CEO refutes claims of duplicacy
In response to the controversy, Figma CEO Dylan Field stated that the company did not use Figma content or other app designs to train its AI tool. This statement was further expanded upon in a blog post by Noah Levin, Figma's VP of Product Design. Levin mentioned that they had "carefully reviewed" Make Designs's underlying design systems during development and as part of a private beta.

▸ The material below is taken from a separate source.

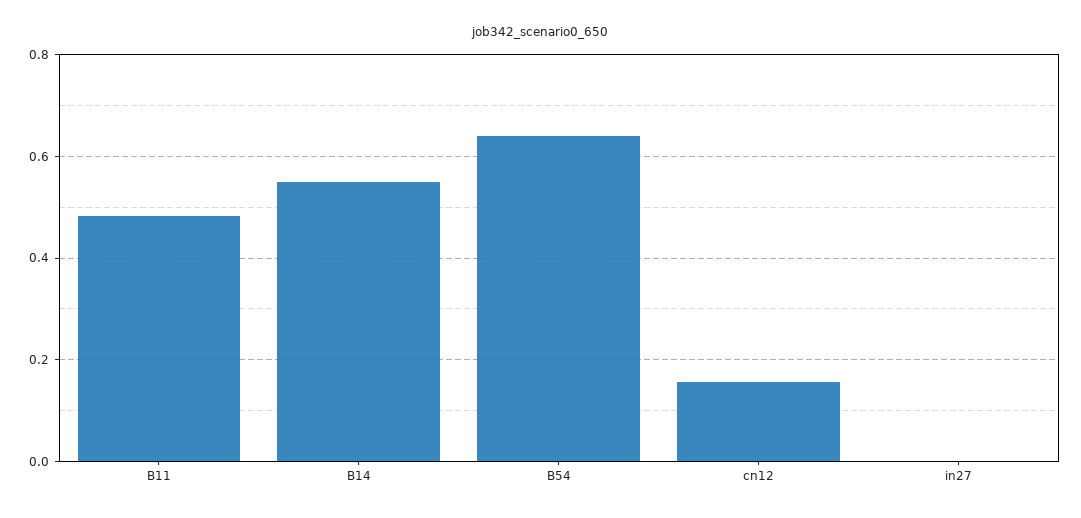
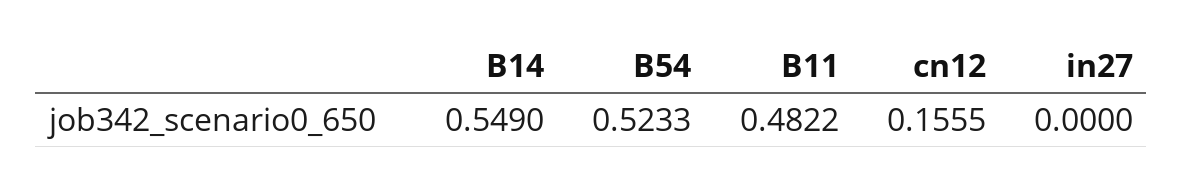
B54: 0.64 -> 0.5233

Figma acknowledges unvetted additions prior to launch
Levin conceded that in the week leading up to Config, an event where Make Designs was launched in limited beta, new components and example screens were added without thorough scrutiny. Levin explained that "a few of those assets were similar to aspects of real world applications, and appeared in the output of the feature with certain prompts."
Plans to improve QA process
Upon identifying the issue with the design systems, Figma says it took immediate action. Levin stated, "we removed the assets that were the source of the similarities from the design system and disabled the feature." The company is now working on "an improved quality assurance (QA) process" before reintroducing Make Designs, although no specific timeline for this has been provided.
Blaming a 'bespoke design system'
In a interview with The Verge earlier this month, Figma's CTO Kris Rasmussen confirmed that the company did not train the AI models powering Make Designs. These include OpenAI's GPT-4o and Amazon's Titan Image Generator G1. The features are "powered by off-the-shelf models and a bespoke design system that we commissioned, which appears to be the underlying issue," he said.